◆ Objective: Reproduce word for word the lines of the data from the line holding "name author: (P. Beauv.) Fernald" through the last line of the data, inclusive.

◆ Dataset items:
....................

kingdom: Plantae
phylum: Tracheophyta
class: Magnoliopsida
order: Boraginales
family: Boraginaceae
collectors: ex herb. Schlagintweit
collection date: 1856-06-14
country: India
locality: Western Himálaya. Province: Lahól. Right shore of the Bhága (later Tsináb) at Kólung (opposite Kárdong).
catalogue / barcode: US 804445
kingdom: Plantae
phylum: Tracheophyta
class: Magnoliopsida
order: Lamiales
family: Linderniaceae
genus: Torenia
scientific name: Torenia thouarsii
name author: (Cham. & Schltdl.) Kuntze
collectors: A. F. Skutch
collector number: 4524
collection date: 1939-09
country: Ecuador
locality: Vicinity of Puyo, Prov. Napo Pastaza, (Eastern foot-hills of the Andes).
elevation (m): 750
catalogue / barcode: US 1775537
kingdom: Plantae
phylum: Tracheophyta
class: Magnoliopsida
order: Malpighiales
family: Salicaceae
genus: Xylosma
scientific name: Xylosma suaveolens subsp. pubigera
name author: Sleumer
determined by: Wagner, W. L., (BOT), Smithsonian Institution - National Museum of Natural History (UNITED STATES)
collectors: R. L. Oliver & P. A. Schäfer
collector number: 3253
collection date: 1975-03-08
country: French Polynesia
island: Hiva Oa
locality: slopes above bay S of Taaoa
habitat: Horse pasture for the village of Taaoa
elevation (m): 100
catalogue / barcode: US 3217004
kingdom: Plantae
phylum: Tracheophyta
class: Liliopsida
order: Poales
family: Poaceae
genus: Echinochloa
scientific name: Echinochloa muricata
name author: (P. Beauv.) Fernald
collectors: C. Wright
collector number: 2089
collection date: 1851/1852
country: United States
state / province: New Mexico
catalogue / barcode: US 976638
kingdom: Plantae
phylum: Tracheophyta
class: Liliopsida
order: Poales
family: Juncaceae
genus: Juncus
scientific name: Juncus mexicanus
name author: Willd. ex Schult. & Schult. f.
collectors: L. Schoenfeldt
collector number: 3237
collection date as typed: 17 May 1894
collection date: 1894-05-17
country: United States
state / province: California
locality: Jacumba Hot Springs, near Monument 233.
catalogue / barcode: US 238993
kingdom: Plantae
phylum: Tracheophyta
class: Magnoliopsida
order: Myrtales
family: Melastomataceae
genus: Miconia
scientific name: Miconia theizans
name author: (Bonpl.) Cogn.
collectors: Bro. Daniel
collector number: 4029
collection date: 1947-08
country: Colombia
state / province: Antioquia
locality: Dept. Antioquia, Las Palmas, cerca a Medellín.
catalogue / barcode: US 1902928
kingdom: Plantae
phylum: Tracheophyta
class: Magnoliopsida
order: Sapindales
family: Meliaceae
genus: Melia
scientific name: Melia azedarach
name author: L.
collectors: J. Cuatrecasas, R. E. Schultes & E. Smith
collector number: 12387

....................

◆ Correct result:
name author: (P. Beauv.) Fernald
collectors: C. Wright
collector number: 2089
collection date: 1851/1852
country: United States
state / province: New Mexico
catalogue / barcode: US 976638
kingdom: Plantae
phylum: Tracheophyta
class: Liliopsida
order: Poales
family: Juncaceae
genus: Juncus
scientific name: Juncus mexicanus
name author: Willd. ex Schult. & Schult. f.
collectors: L. Schoenfeldt
collector number: 3237
collection date as typed: 17 May 1894
collection date: 1894-05-17
country: United States
state / province: California
locality: Jacumba Hot Springs, near Monument 233.
catalogue / barcode: US 238993
kingdom: Plantae
phylum: Tracheophyta
class: Magnoliopsida
order: Myrtales
family: Melastomataceae
genus: Miconia
scientific name: Miconia theizans
name author: (Bonpl.) Cogn.
collectors: Bro. Daniel
collector number: 4029
collection date: 1947-08
country: Colombia
state / province: Antioquia
locality: Dept. Antioquia, Las Palmas, cerca a Medellín.
catalogue / barcode: US 1902928
kingdom: Plantae
phylum: Tracheophyta
class: Magnoliopsida
order: Sapindales
family: Meliaceae
genus: Melia
scientific name: Melia azedarach
name author: L.
collectors: J. Cuatrecasas, R. E. Schultes & E. Smith
collector number: 12387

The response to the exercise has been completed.